> [TO DO]
Leave the pictures out. Return all other data exactly.

> [EXERCISE DATA]
- - -

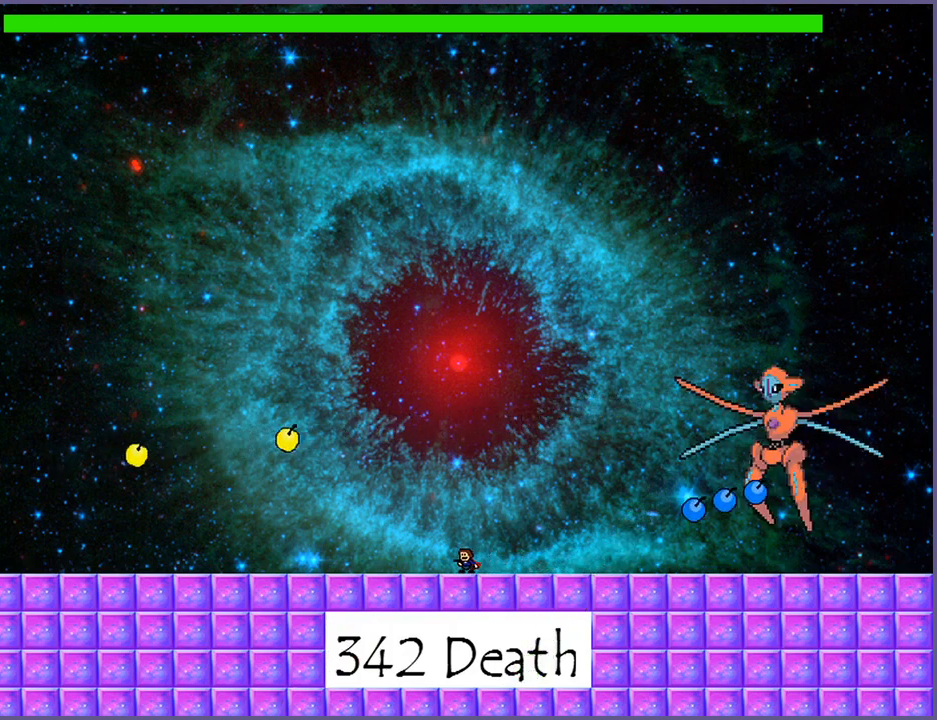
{"keys": ["shift_l"], "events": [[260, "shift_l", "down"]]}
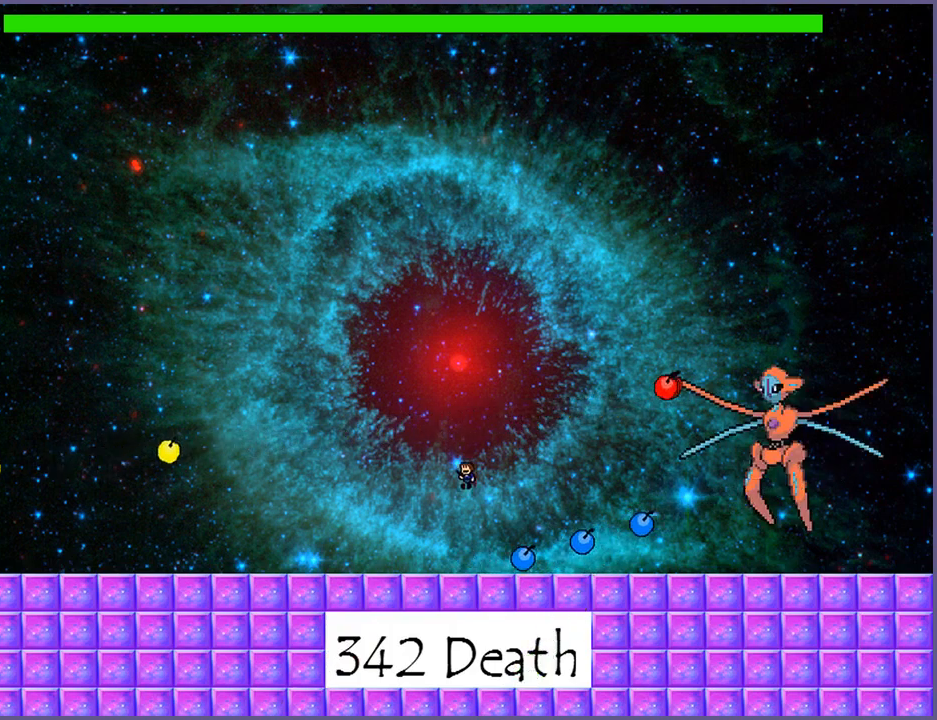
{"keys": ["right", "shift_l"], "events": [[160, "shift_l", "up"], [200, "right", "down"], [260, "shift_l", "down"]]}
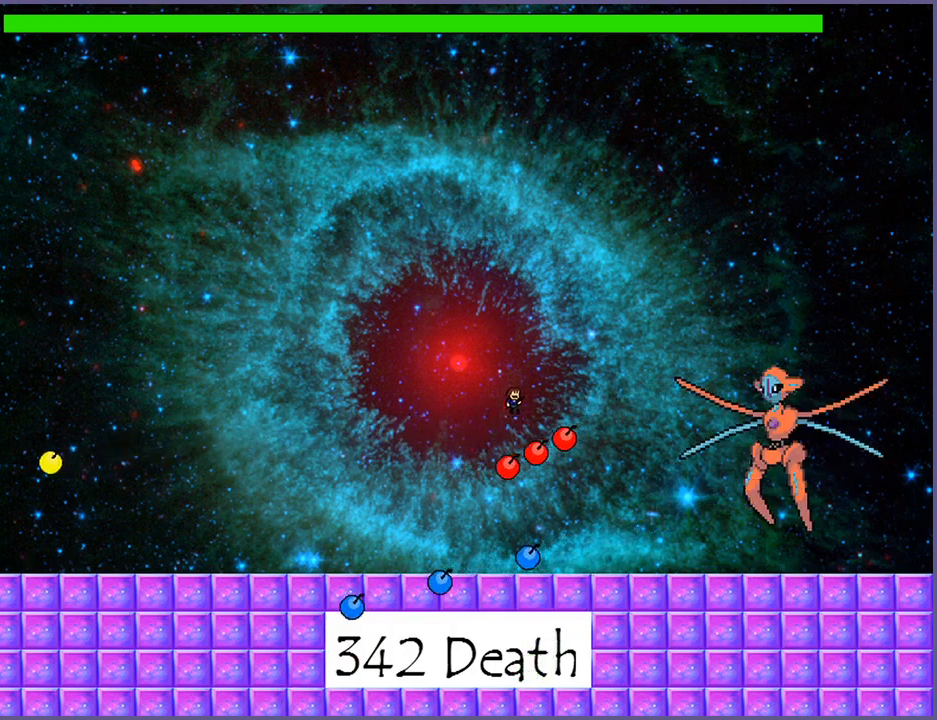
{"keys": ["right"], "events": [[80, "z", "down"], [120, "shift_l", "up"], [140, "z", "up"], [200, "z", "down"], [260, "z", "up"], [320, "z", "down"], [420, "z", "up"]]}
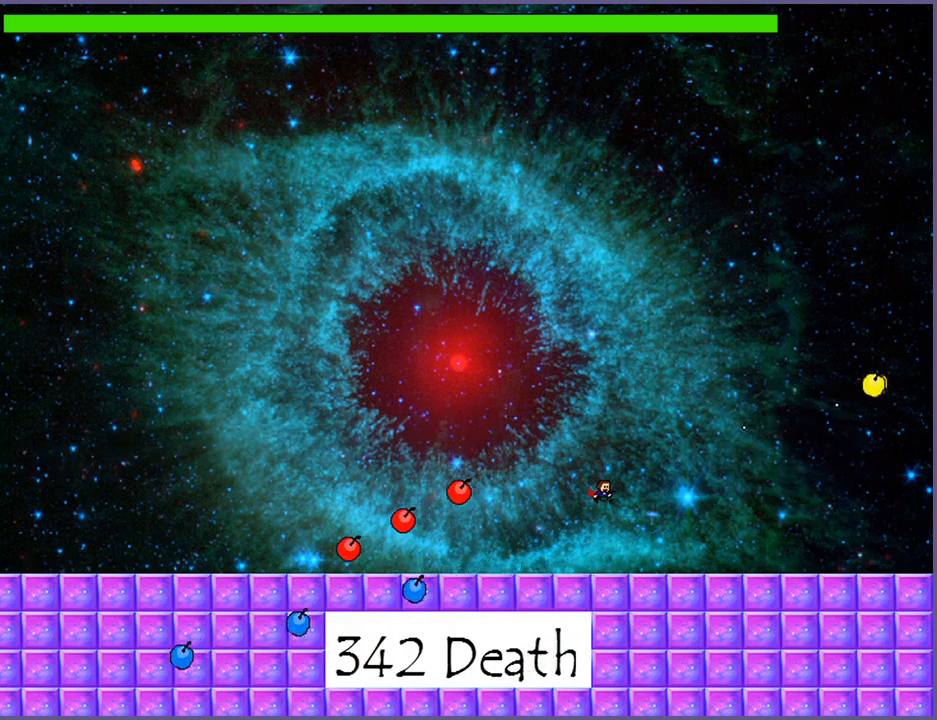
{"keys": [], "events": [[200, "right", "up"], [260, "left", "down"], [360, "left", "up"]]}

- - -

> [FINAL ANSWER]
{"keys": ["shift_l"], "events": [[260, "shift_l", "down"]]}
{"keys": ["right", "shift_l"], "events": [[160, "shift_l", "up"], [200, "right", "down"], [260, "shift_l", "down"]]}
{"keys": ["right"], "events": [[80, "z", "down"], [120, "shift_l", "up"], [140, "z", "up"], [200, "z", "down"], [260, "z", "up"], [320, "z", "down"], [420, "z", "up"]]}
{"keys": [], "events": [[200, "right", "up"], [260, "left", "down"], [360, "left", "up"]]}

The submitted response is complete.